* [Action item A]
Write out every line of the dataset entries as a numbered list, skipping blank lines and omitting the pictures.

* [Selected passage]
Start of Block
В Чт, 15/03/2018 в 15:59 +0000, Dmitry Pavlov пишет:
> I see now. Thank you.
> 
> Nikolay, could you please merge this change?
> 
> чт, 15 мар. 2018 г. в 18:48, Vyacheslav Daradur <da...@gmail.com>:
> 
> > In brief:
> > Nodes in *separate* JVMs are shutting down by the computing task
> > *StopGridTask* which has sent from *local* JVM *synchronously* that
> > means *local* node must wait for task's finish.
> > 
> > At the same time when a node in *separate* JVM executes the received
> > *StopGridTask* which *synchronously* calls *G.stop(igniteInstanceName,
> > FALSE)* which is waiting for all computing task's finish, including
> > *StopGridTask* which has invoked it.
> > 
> > We have some kind of deadlock:
> > *Local* node is waiting for the computing task's finish which is
> > waiting for finish of execution *G.stop* which is waiting for all
> > computing tasks finish including *StopGridTask*.
> > 
> > We have not noticed that before because we use only stopAllGrids() in
> > out tests which stop local JVM without waiting for nodes in other
> > JVMs.
> > 
> > 
> > 
> > On Thu, Mar 15, 2018 at 6:11 PM, Dmitry Pavlov <dp...@gmail.com>
> > wrote:
> > > Please address comments in PR.
> > > 
> > > I did not fully understood why sync GridStopMessage message was lost, but
> > > async will be successfull. Probably we need discuss it briefly.
> > > 
> > > чт, 1 мар. 2018 г. в 12:11, Vyacheslav Daradur <da...@gmail.com>:
> > > > 
> > > > Thank you, Dmitry!
> > > > 
> > > > I'll join this review soon.
> > > > 
> > > > On Thu, Mar 1, 2018 at 12:07 PM, Dmitry Pavlov <dp...@gmail.com>
> > > > wrote:
> > > > > Hi Vyacheslav,
> > > > > 
> > > > > I will take a look, but first of all I am going to review
> > > > > https://reviews.ignite.apache.org/ignite/review/IGNT-CR-502  - it is
> > > > > impact
> > > > > change in testing framework. Hope you also will join to this review .
End of Block
* [Action item B]
Continue the email thread about the StopGridTask deadlock from its final line.

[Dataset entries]
Start of Block
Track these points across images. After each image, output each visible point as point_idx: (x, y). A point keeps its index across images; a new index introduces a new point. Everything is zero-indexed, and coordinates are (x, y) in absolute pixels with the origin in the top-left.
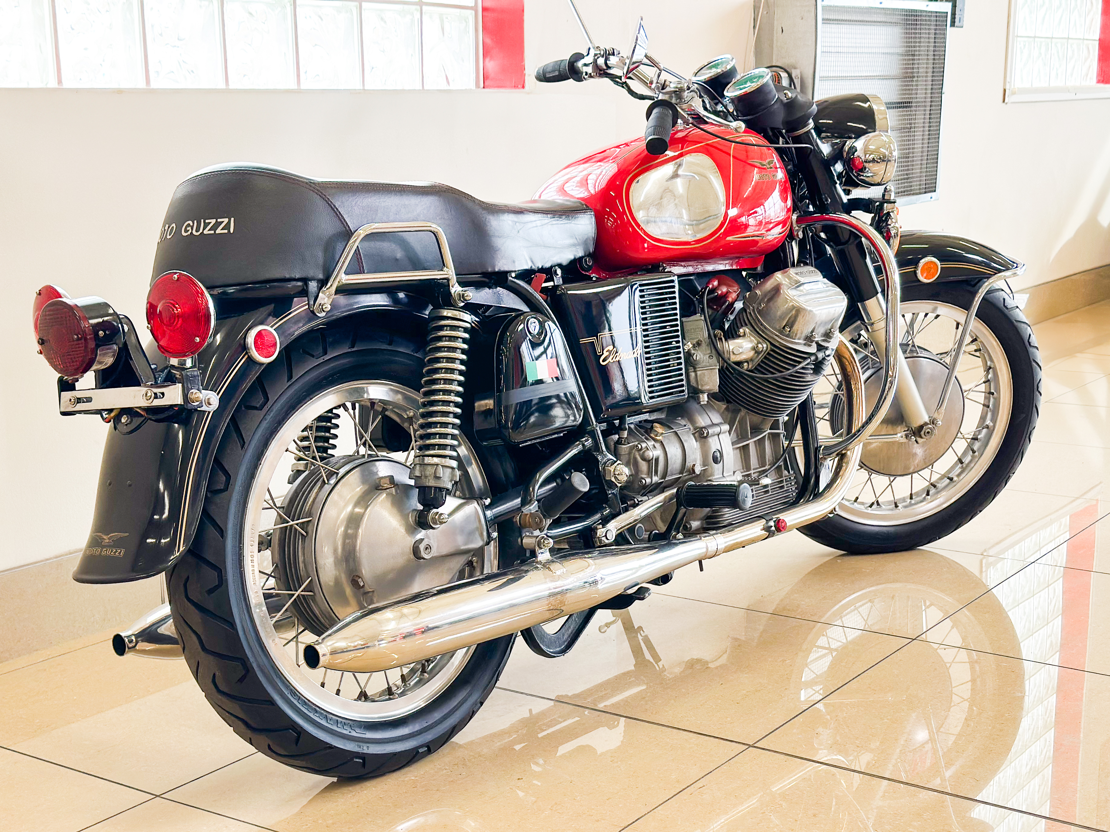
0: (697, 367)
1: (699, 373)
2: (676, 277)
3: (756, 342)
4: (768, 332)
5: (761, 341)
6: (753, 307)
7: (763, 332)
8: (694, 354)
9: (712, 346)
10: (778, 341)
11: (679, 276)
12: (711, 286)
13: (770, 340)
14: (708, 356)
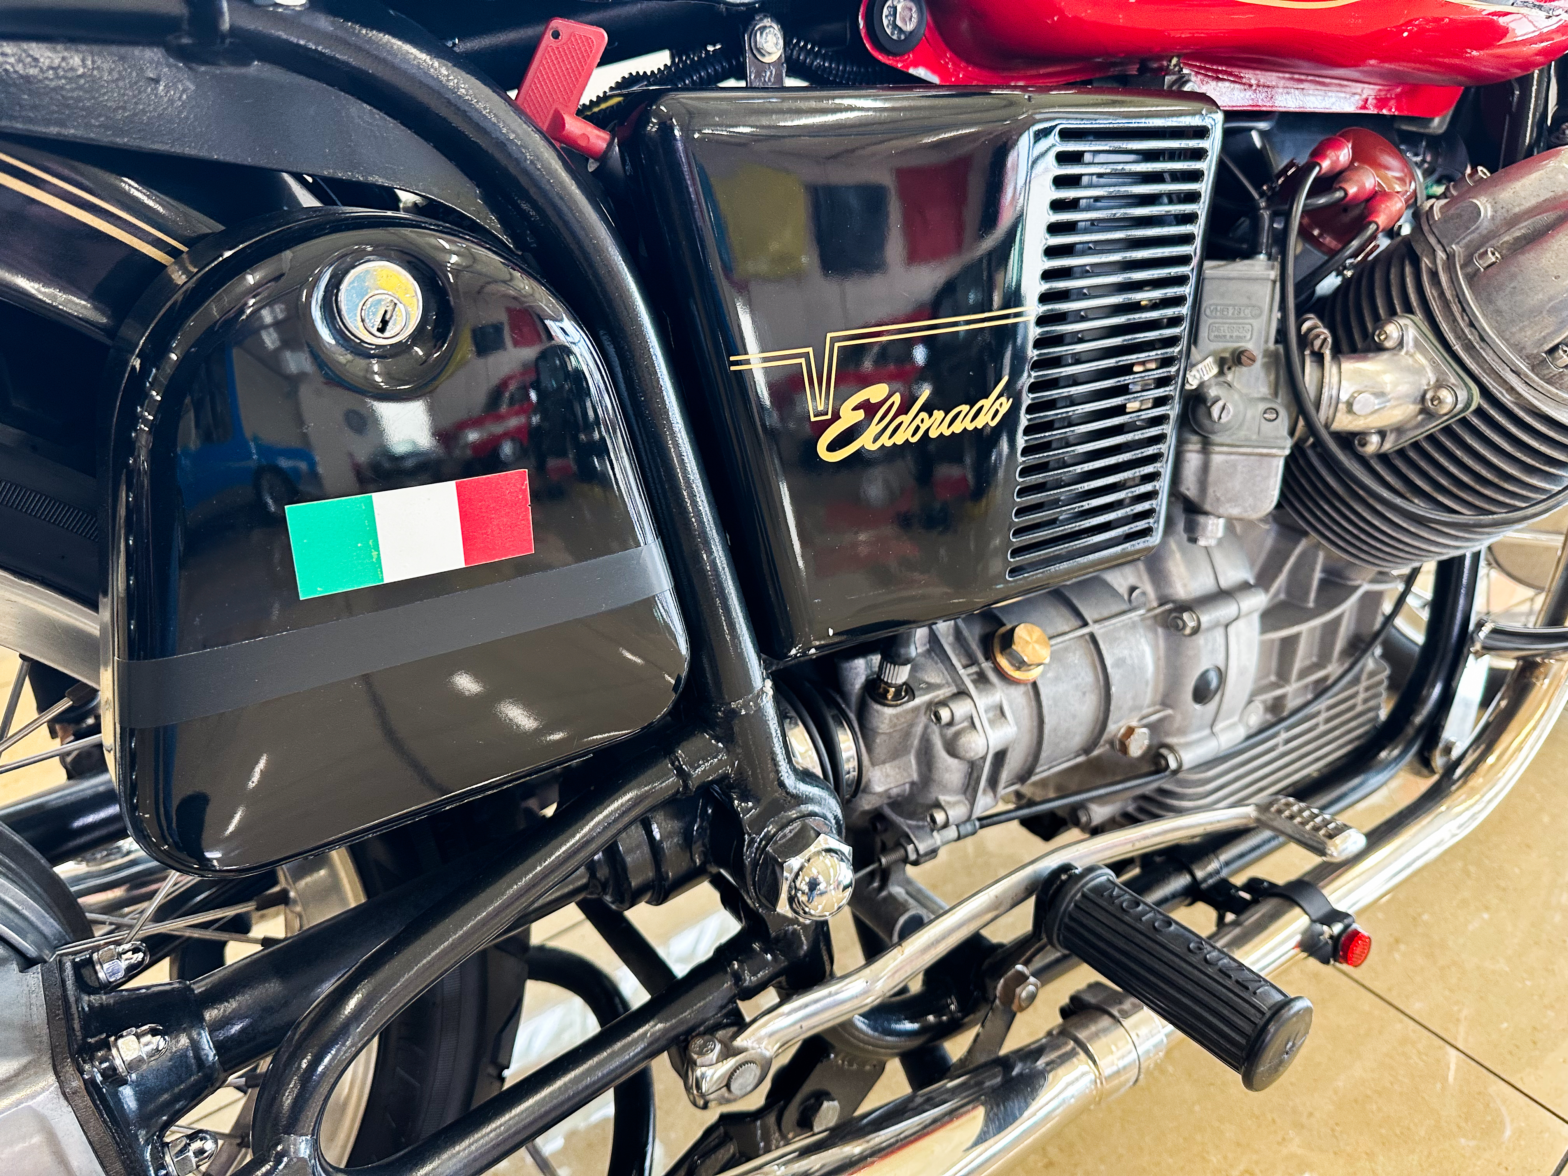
End of Block
* [Expected output A]
1. Track these points across images. After each image, output each visible point as point_idx: (x, y). A point keeps its index across images; a new index introduces a new point. Everything is zero-indexed, and coordinates are (x, y) in absolute pixels with the origin in the top-left.
2. 0: (697, 367)
3. 1: (699, 373)
4. 2: (676, 277)
5. 3: (756, 342)
6. 4: (768, 332)
7. 5: (761, 341)
8. 6: (753, 307)
9. 7: (763, 332)
10. 8: (694, 354)
11. 9: (712, 346)
12. 10: (778, 341)
13. 11: (679, 276)
14. 12: (711, 286)
15. 13: (770, 340)
16. 14: (708, 356)

* [Expected output B]
> > > > > 
> > > > > Sincerely,
> > > > > Dmitiry Pavlov
> > > > > 
> > > > > 
> > > > > чт, 1 мар. 2018 г. в 11:13, Vyacheslav Daradur <da...@gmail.com>:
> > > > > > 
> > > > > > Hi, Dmitry, could you please review it, because you are one of the
> > > > > > most experienced people in the testing framework.
> > > > > > 
> > > > > > Please see comment in Jira, because it is in pretty-format there.
> > > > > > 
> > > > > > On Thu, Feb 22, 2018 at 11:56 AM, Vyacheslav Daradur
> > > > > > <da...@gmail.com> wrote:
> > > > > > > Hi Igniters!
> > > > > > > 
> > > > > > > I have investigated the issue [1] and found that stopping node in
> > > > > > > separate JVM may stuck thread or leave system process alive after
> > > > > > > test
> > > > > > > finished.
> > > > > > > The main reason is *StopGridTask* that we send from node in local
> > 
> > JVM
> > > > > > > to node in separate JVM via remote computing.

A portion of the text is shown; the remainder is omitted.